CS Labels has been a first mover for previous Xeikon presses, the Cheetah, latterly the CX3, and the CX500. However, when managing director Simon Smith began looking at inkjet presses, it was not a shoo in. “We looked at Screen and at Domino,” he says. “but the best commercial fit for us was Xeikon, not least because it runs with the same X800 front end as the toner presses. All the other inkjet front ends have been that great.”
The inkjet press extends the range of products that CS Labels can produce. “There are certain applications where inkjet should be better than toner, on heat sensitive PPEs, health and beauty labels on clear films where the opacity of inkjet white is stronger and the speed of the press is better than toner. Inkjet is very much complimentary to what we we already do,” he says.
It will be able to combine the technologies, in peel and reveal labels for example, where the company has not been strong to date.
There is also an eye to the future. There is greater scope for development in inkjet technologies and while UV inkjet has limitations, not yet matching the print quality of toner nor offering food safe inks that toner can. On the other hand, UV inkjet can produce greater lift, which is liked in the drinks sector.
“Because we are totally digital, inked will expand the scope of what we can do. We wanted to see where inkjet would work for us,” he adds.
This led to an agreement to install a machine on an initial six-month loan period.
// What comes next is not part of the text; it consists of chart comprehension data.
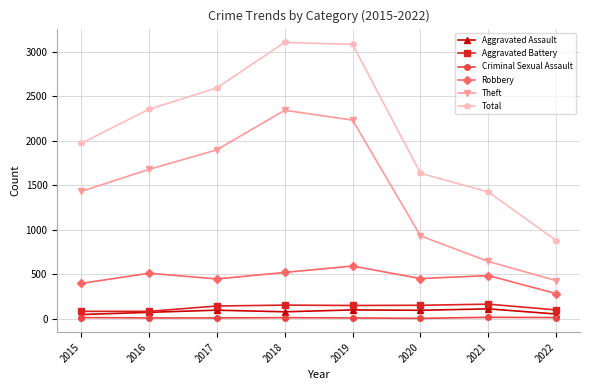

What is the sum of all Criminal Sexual Assault values?

77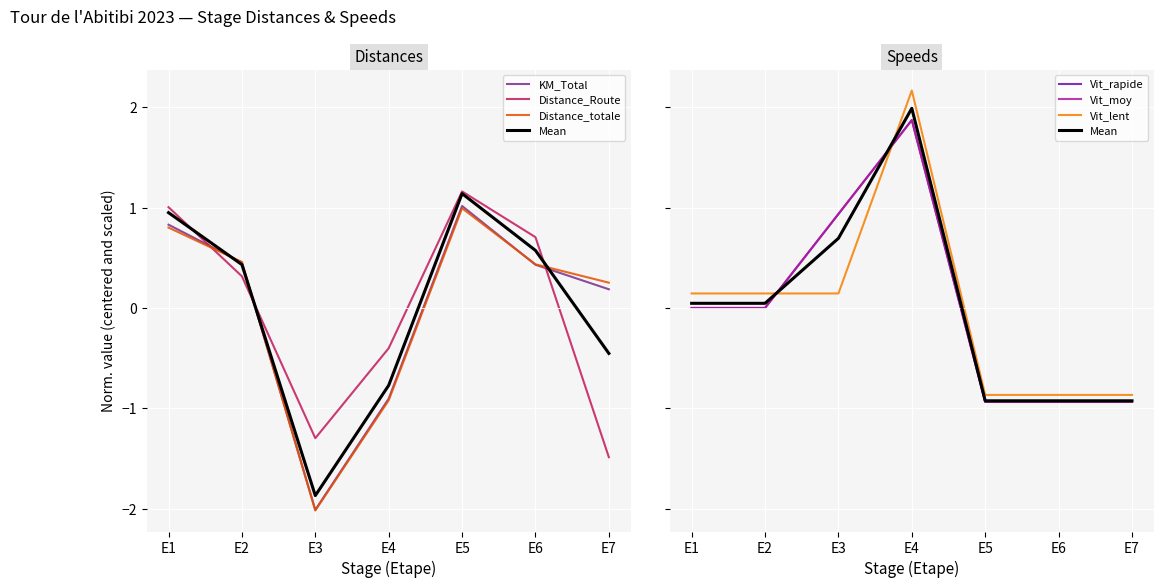

What is the difference between the KM_Total values at E4 and E3?

1.1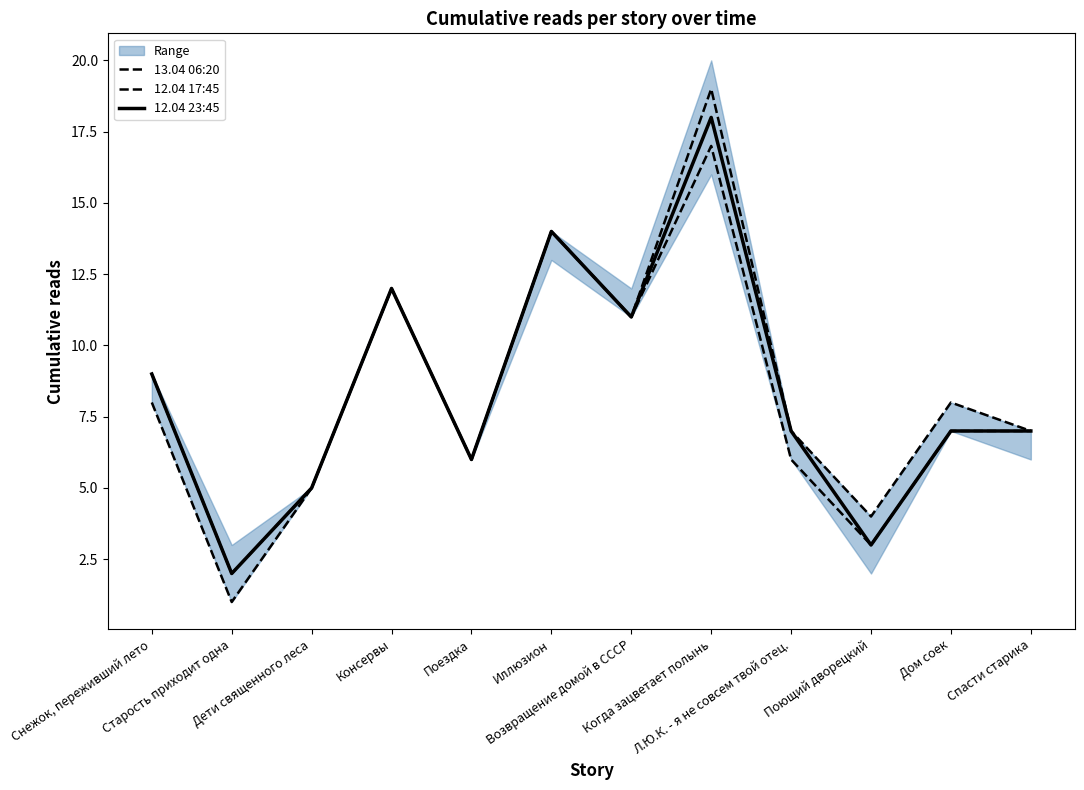

What is the total value across all series at Дом соек?

22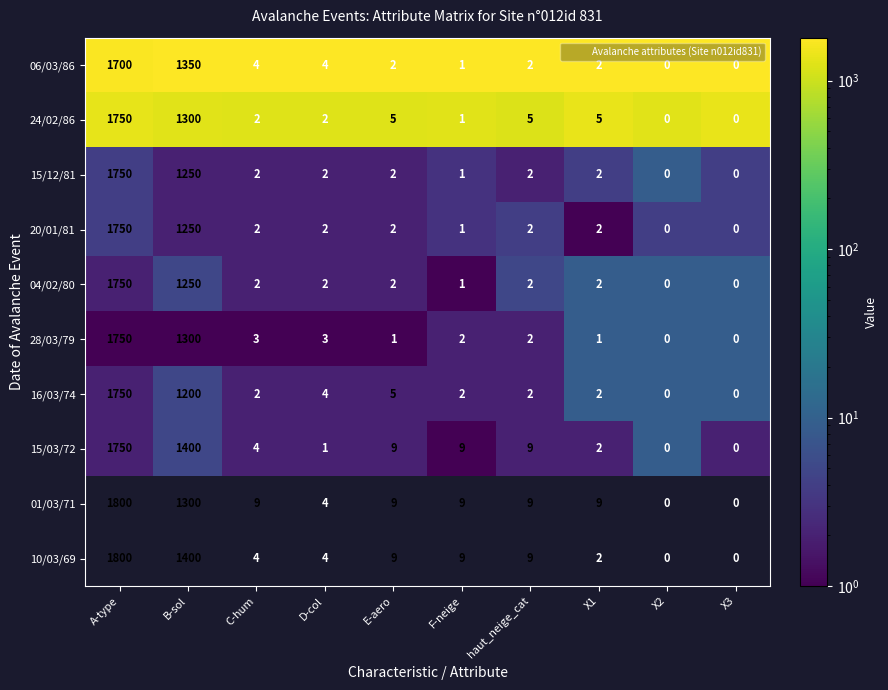

What is the maximum value shown in the chart?

1800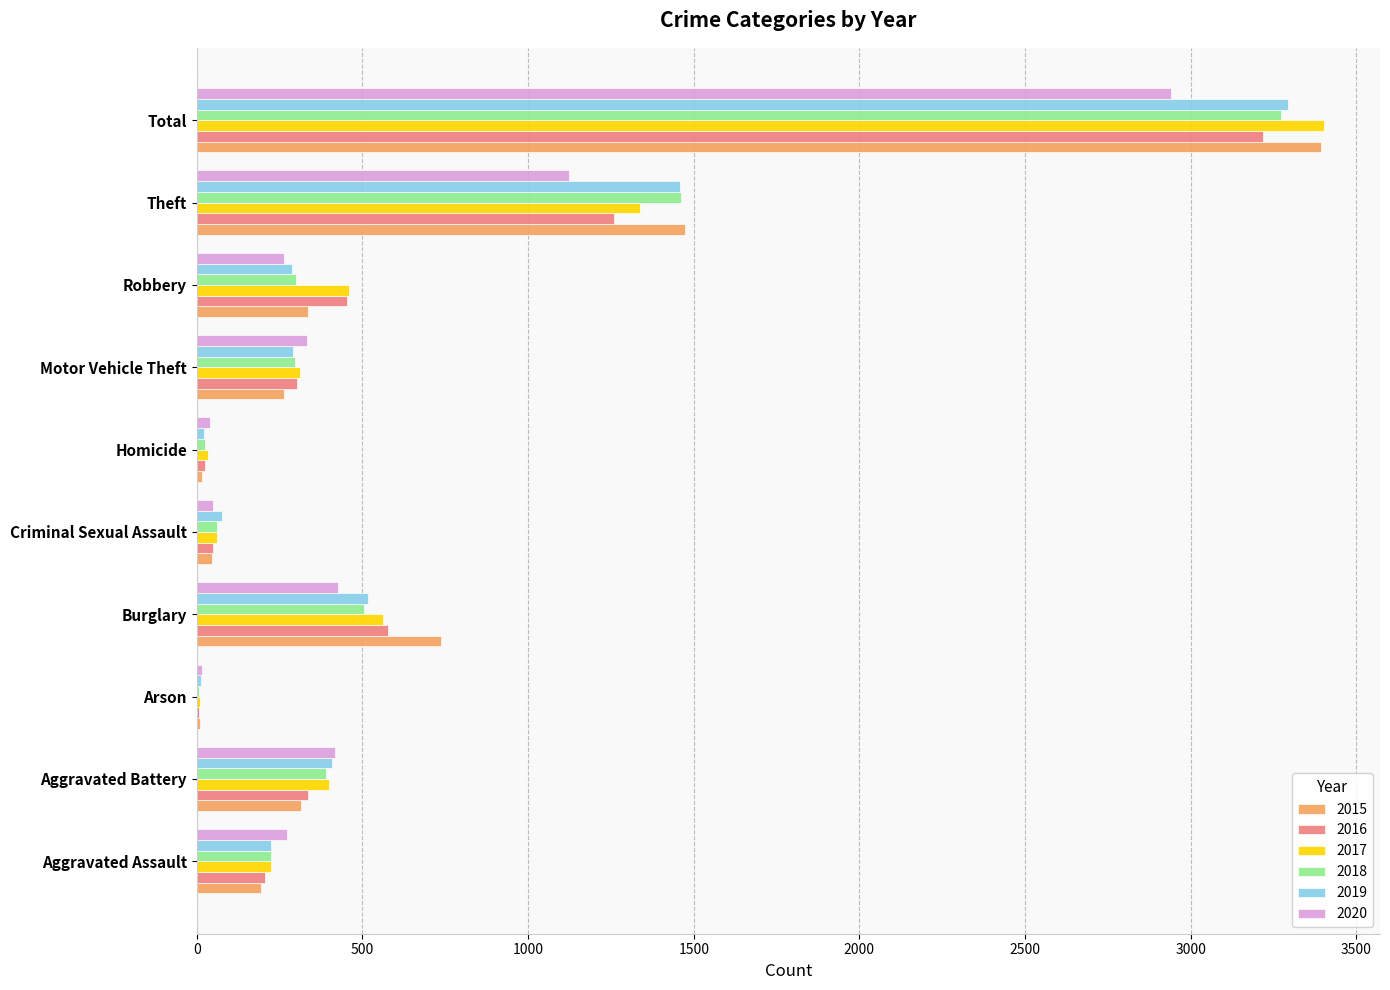

What is the approximate value of 2020 at Homicide?

41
CS Labels began printing on it at the end of January, leading into Drupa where Smith will check the latest developments and what the next generation of machines can offer in terms of speed. “Will we see water based and speeds of 100 metres a minute – I think we will,” he adds. “We didn’t want to wait for another three or four years until this happens before we dip our toes in.
“Inkjet is very different to toner, a whole different form of printing.” Issues around head replacement or recovery, cost of the ink, service back up and more needs to be understood. “And we must understand what is commercially acceptable. Some customers will prefer the inkjet finish and we have some positive feedback.”
The company has also taken delivery of the first GM DC350 finishing line in the UK. The inkjet press is running reel to reel, but at 50 m/min it is faster than the existing finishing lines with a capacity of 46m/min. The new line can run at 80m/min, so has room to cope.
The speed is also crucial to pushing into new sectors. The bottom end of the digital market is becoming crowded, says Smith. CS Labels has had to change, moving into pouch production on the one hand, and offering more on the other. “The first job we ran on the inkjet press was 28,000 linear metres. Xeikon was surprised, but we have to move away from the short run market. We want to continue to push at the boundaries.”